(Beginning of Exercise data)

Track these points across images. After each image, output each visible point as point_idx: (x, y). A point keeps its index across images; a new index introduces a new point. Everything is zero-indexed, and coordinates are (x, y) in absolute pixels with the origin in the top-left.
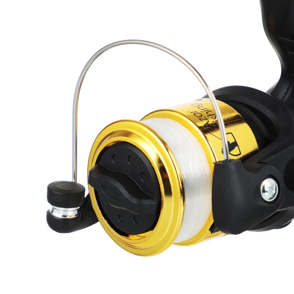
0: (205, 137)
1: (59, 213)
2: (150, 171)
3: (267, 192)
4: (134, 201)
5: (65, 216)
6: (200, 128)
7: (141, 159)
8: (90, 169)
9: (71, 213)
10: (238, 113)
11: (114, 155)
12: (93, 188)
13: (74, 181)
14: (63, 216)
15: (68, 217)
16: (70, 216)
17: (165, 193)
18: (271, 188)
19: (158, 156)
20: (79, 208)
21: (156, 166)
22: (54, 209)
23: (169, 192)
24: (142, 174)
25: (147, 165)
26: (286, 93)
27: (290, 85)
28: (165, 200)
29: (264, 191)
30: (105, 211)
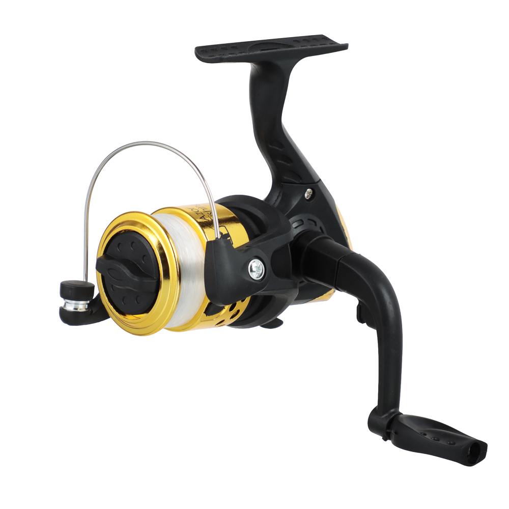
0: (203, 230)
1: (71, 306)
2: (151, 253)
3: (255, 272)
4: (136, 279)
5: (77, 309)
6: (200, 223)
7: (142, 243)
8: (99, 257)
9: (82, 306)
10: (234, 215)
11: (119, 244)
12: (100, 274)
13: (85, 280)
14: (75, 309)
15: (79, 310)
16: (80, 309)
17: (164, 277)
18: (258, 268)
19: (159, 241)
20: (88, 302)
21: (156, 247)
22: (67, 304)
23: (167, 275)
24: (144, 256)
25: (148, 247)
26: (276, 201)
27: (279, 193)
28: (164, 283)
29: (251, 271)
30: (111, 296)
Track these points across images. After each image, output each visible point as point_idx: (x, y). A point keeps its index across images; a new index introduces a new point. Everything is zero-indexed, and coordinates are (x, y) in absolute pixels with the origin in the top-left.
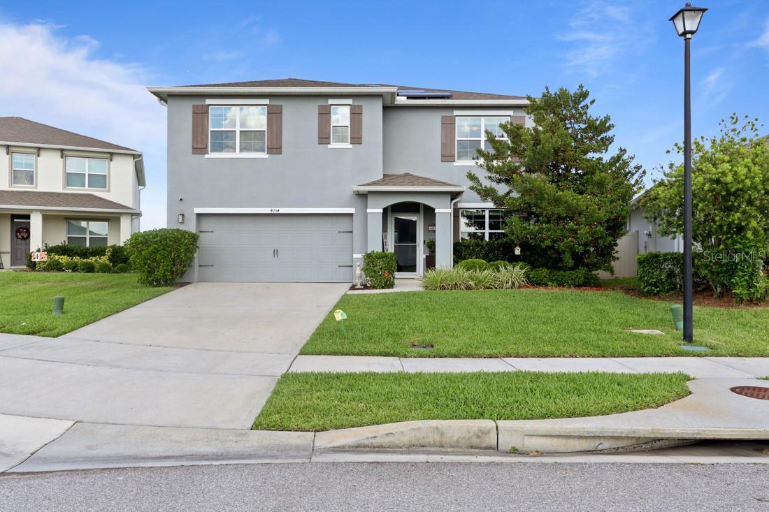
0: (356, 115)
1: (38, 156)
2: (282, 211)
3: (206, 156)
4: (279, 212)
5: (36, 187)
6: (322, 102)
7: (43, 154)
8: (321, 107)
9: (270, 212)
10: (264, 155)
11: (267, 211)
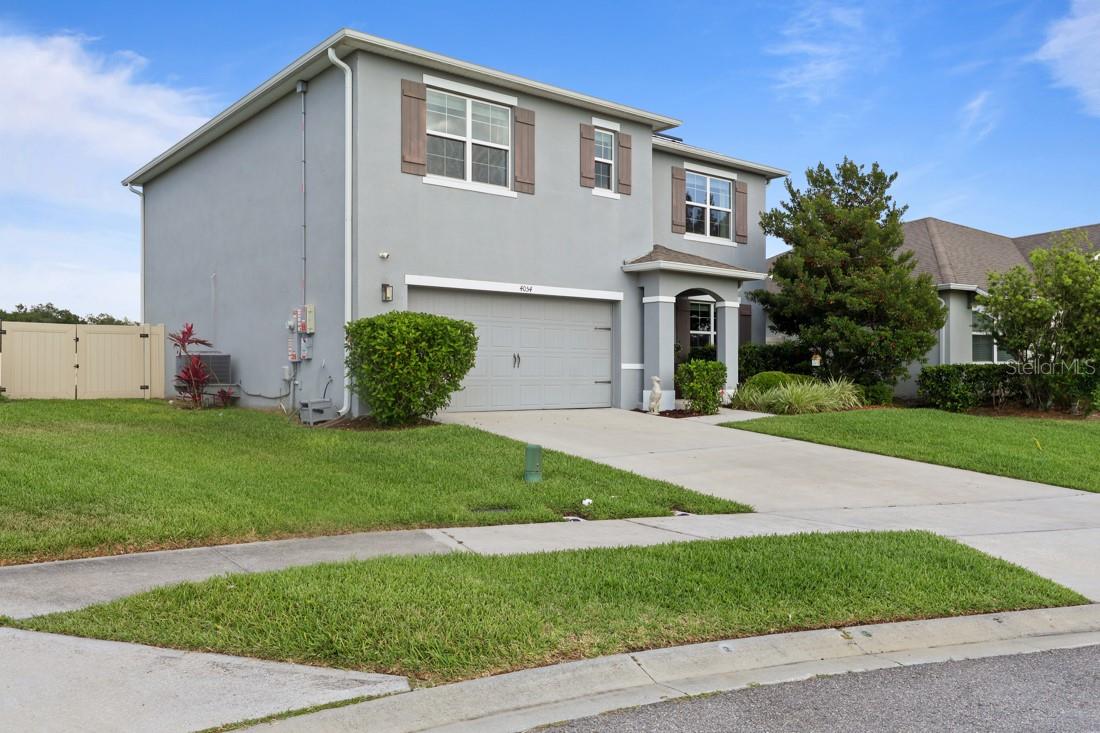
0: (625, 149)
2: (537, 290)
3: (424, 179)
4: (533, 292)
6: (582, 119)
8: (584, 127)
9: (519, 291)
10: (509, 192)
11: (514, 288)
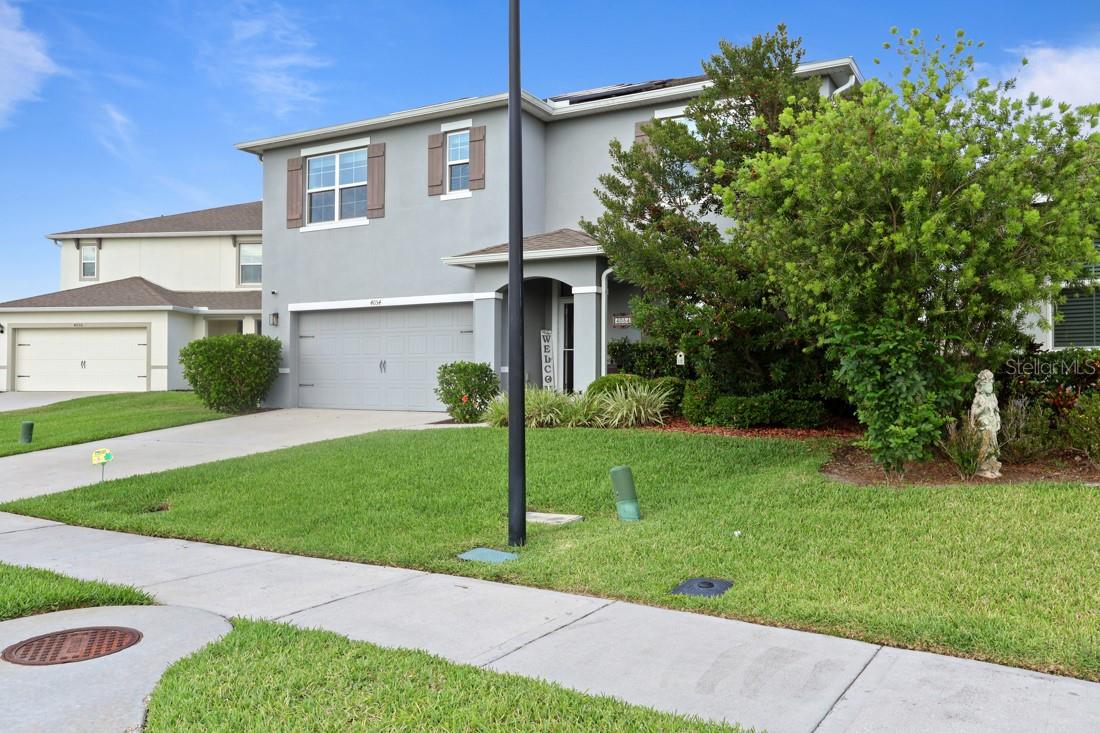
0: (477, 143)
1: (100, 248)
2: (386, 302)
3: (302, 230)
4: (382, 305)
5: (98, 279)
6: (431, 131)
7: (105, 245)
8: (432, 138)
9: (370, 305)
10: (364, 221)
11: (365, 303)
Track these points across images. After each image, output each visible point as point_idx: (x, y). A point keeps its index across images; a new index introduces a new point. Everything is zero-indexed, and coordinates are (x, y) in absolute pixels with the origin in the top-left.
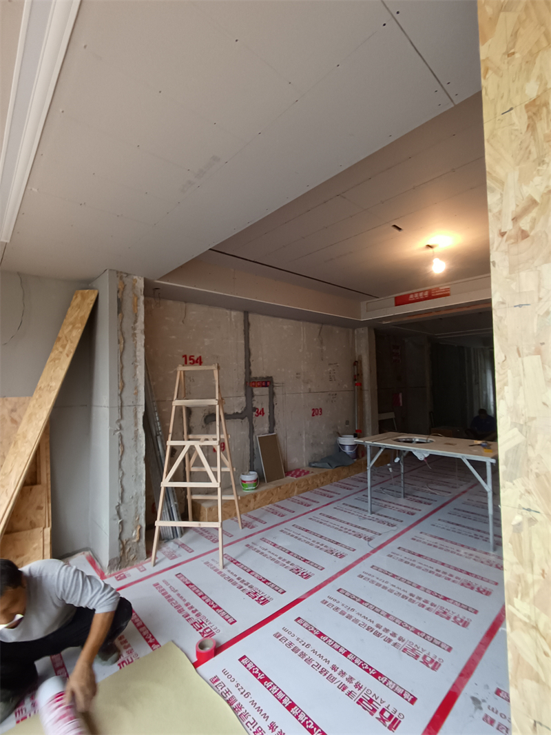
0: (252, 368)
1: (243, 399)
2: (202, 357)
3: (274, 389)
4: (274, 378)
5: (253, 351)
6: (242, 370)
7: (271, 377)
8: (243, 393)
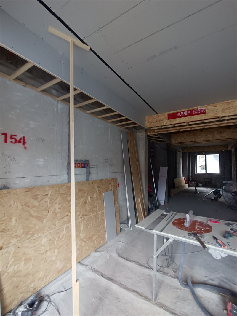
2: (26, 138)
4: (90, 161)
6: (65, 154)
7: (88, 161)
8: (65, 172)
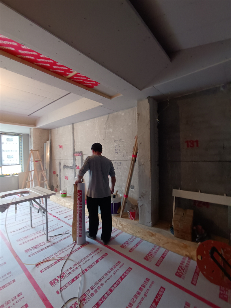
0: (75, 148)
1: (72, 161)
2: (62, 145)
3: (83, 157)
4: (83, 152)
5: (75, 141)
6: (72, 149)
8: (72, 158)
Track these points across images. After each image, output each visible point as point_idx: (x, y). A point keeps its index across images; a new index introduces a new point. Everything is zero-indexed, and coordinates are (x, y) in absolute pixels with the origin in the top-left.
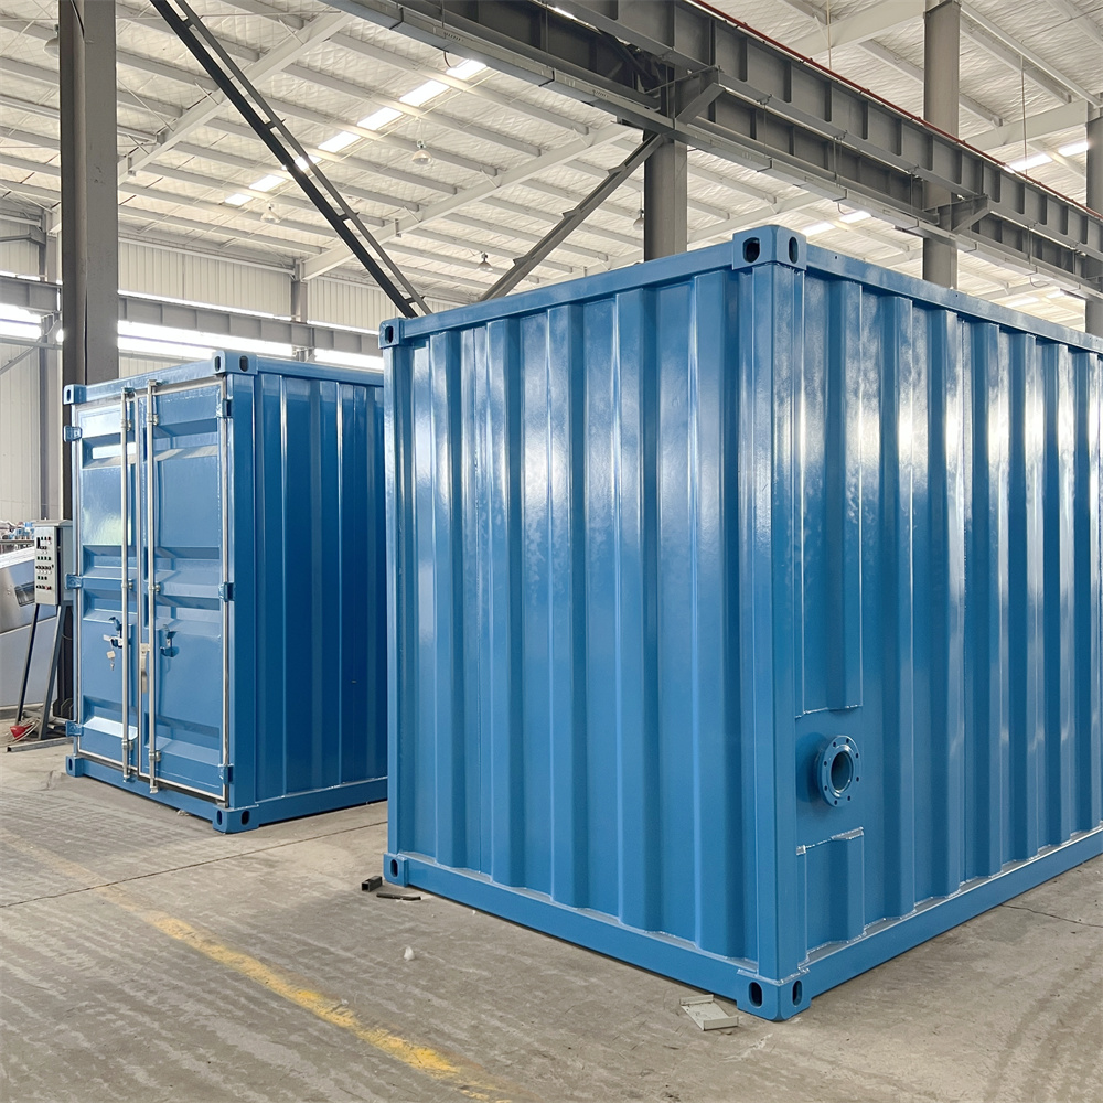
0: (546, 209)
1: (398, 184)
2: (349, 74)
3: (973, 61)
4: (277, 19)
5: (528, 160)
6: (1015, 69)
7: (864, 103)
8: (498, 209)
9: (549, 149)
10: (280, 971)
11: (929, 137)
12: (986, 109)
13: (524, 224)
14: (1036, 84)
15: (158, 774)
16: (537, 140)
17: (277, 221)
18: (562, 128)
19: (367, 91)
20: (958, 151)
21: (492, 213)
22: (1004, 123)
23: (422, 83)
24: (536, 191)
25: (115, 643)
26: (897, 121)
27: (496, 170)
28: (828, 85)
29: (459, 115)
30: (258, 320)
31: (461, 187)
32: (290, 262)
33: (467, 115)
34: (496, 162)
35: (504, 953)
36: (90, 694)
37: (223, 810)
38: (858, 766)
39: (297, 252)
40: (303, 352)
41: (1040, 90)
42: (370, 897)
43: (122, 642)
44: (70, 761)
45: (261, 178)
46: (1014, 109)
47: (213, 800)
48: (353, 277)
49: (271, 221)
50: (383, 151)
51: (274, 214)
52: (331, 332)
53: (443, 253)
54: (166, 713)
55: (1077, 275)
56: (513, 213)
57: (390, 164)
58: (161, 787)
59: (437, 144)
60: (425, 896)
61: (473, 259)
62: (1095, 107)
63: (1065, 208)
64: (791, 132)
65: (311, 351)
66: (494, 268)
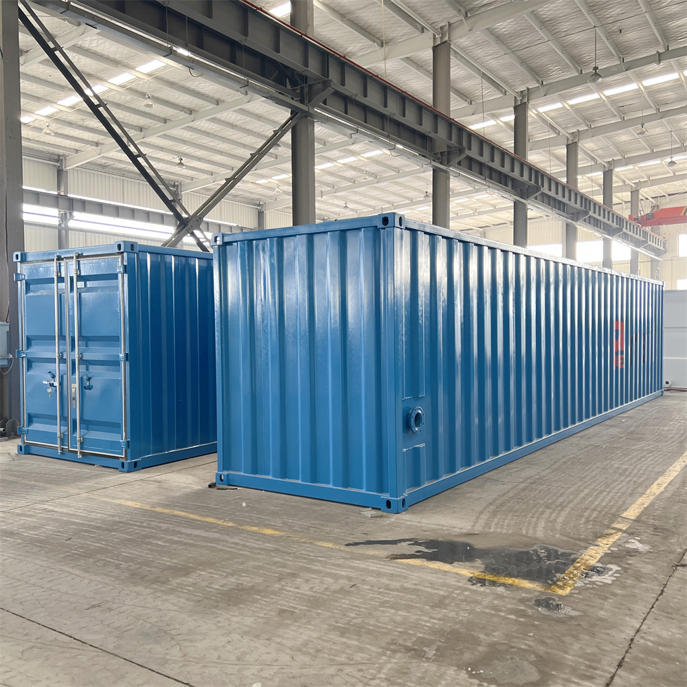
0: (220, 134)
1: (130, 116)
2: (105, 53)
3: (457, 71)
4: (64, 20)
5: (211, 107)
6: (478, 76)
7: (404, 98)
8: (191, 133)
9: (223, 101)
10: (192, 513)
11: (436, 117)
12: (463, 95)
13: (206, 142)
14: (489, 84)
15: (81, 448)
16: (217, 96)
17: (52, 134)
18: (232, 91)
19: (116, 63)
20: (451, 124)
21: (187, 135)
22: (473, 103)
23: (150, 61)
24: (213, 124)
25: (52, 385)
26: (420, 107)
27: (191, 111)
28: (386, 88)
29: (171, 79)
30: (37, 194)
31: (169, 120)
32: (56, 157)
33: (176, 80)
34: (191, 106)
35: (283, 502)
36: (32, 411)
37: (124, 461)
38: (424, 419)
39: (61, 152)
40: (66, 214)
41: (490, 88)
42: (214, 490)
43: (56, 384)
44: (21, 447)
45: (43, 108)
46: (478, 96)
47: (118, 458)
48: (96, 168)
49: (49, 134)
50: (123, 97)
51: (50, 130)
52: (84, 202)
53: (154, 156)
54: (85, 418)
55: (510, 188)
56: (199, 136)
57: (126, 105)
58: (83, 454)
59: (157, 95)
60: (238, 488)
61: (173, 160)
62: (518, 98)
63: (503, 153)
64: (365, 109)
65: (71, 214)
66: (186, 166)
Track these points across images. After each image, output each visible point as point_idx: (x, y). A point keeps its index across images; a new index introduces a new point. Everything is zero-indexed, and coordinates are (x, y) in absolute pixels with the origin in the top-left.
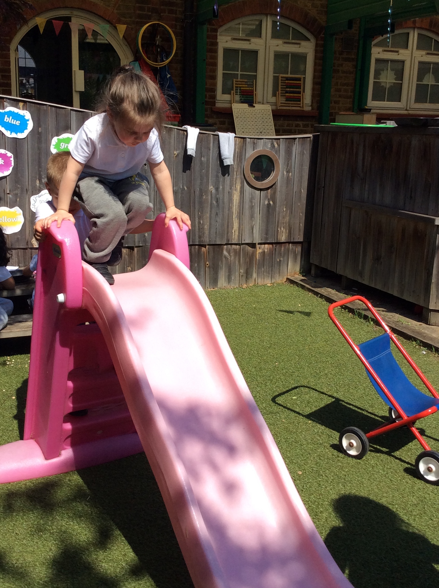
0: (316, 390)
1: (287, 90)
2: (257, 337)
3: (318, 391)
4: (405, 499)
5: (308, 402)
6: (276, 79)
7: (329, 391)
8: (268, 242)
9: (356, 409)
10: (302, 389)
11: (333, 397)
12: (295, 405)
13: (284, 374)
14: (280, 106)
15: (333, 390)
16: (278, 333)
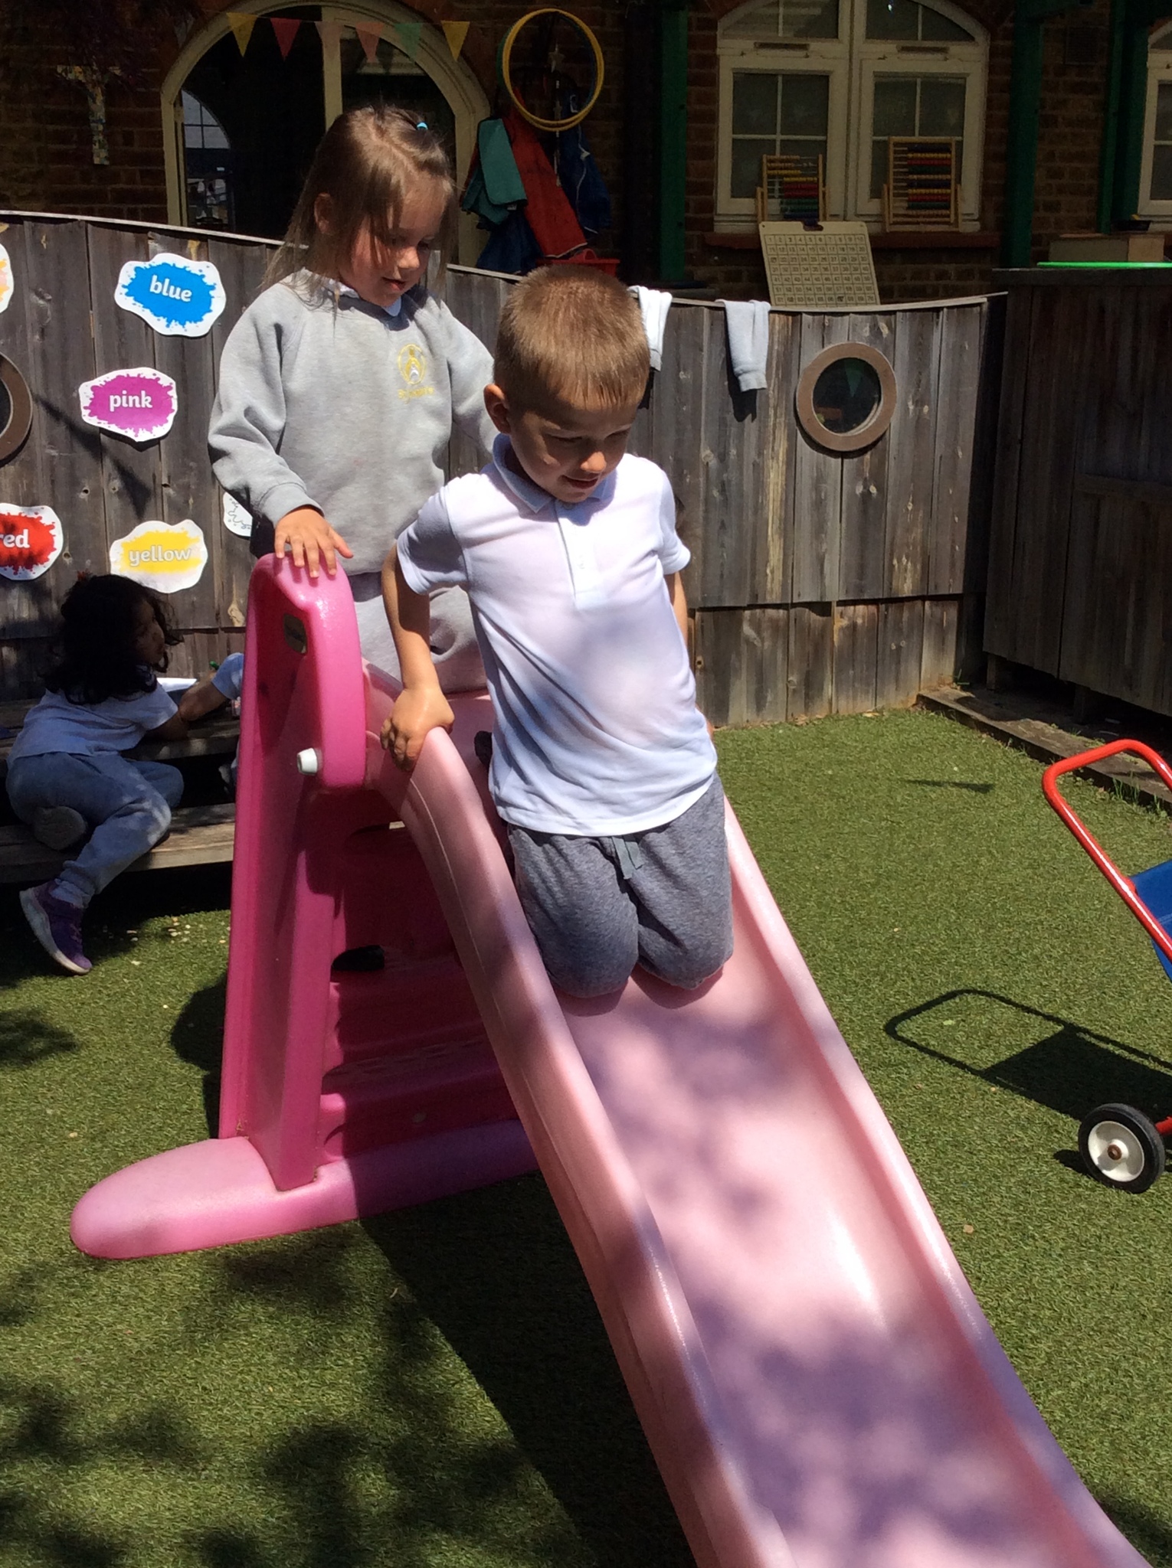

(End of Exercise data)

• Task to carry out: Please rewrite the stretch from the start of the rows through the line containing "18: (258, 268)", with "point_idx" renamed to "point_id" and everything else left as it is. Leave the pictures out of your answer.

• Output of the exercise:
Track these points across images. After each image, output each visible point as point_id: (x, y). A point keeps its index across images; a new index introduces a new point. Everything is zero-indexed, and coordinates are (x, y) in absolute pixels with the origin in the top-left.
0: (205, 137)
1: (59, 213)
2: (150, 171)
3: (267, 192)
4: (134, 201)
5: (65, 216)
6: (200, 128)
7: (141, 159)
8: (90, 169)
9: (71, 213)
10: (238, 113)
11: (114, 155)
12: (93, 188)
13: (74, 181)
14: (63, 216)
15: (68, 217)
16: (70, 216)
17: (165, 193)
18: (271, 188)
19: (158, 156)
20: (79, 208)
21: (156, 166)
22: (54, 209)
23: (169, 192)
24: (142, 174)
25: (147, 165)
26: (286, 93)
27: (290, 85)
28: (165, 200)
29: (264, 191)
30: (105, 211)
0: (203, 230)
1: (71, 306)
2: (151, 253)
3: (255, 272)
4: (136, 279)
5: (77, 309)
6: (200, 223)
7: (142, 243)
8: (99, 257)
9: (82, 306)
10: (234, 215)
11: (119, 244)
12: (100, 274)
13: (85, 280)
14: (75, 309)
15: (79, 310)
16: (80, 309)
17: (164, 277)
18: (258, 268)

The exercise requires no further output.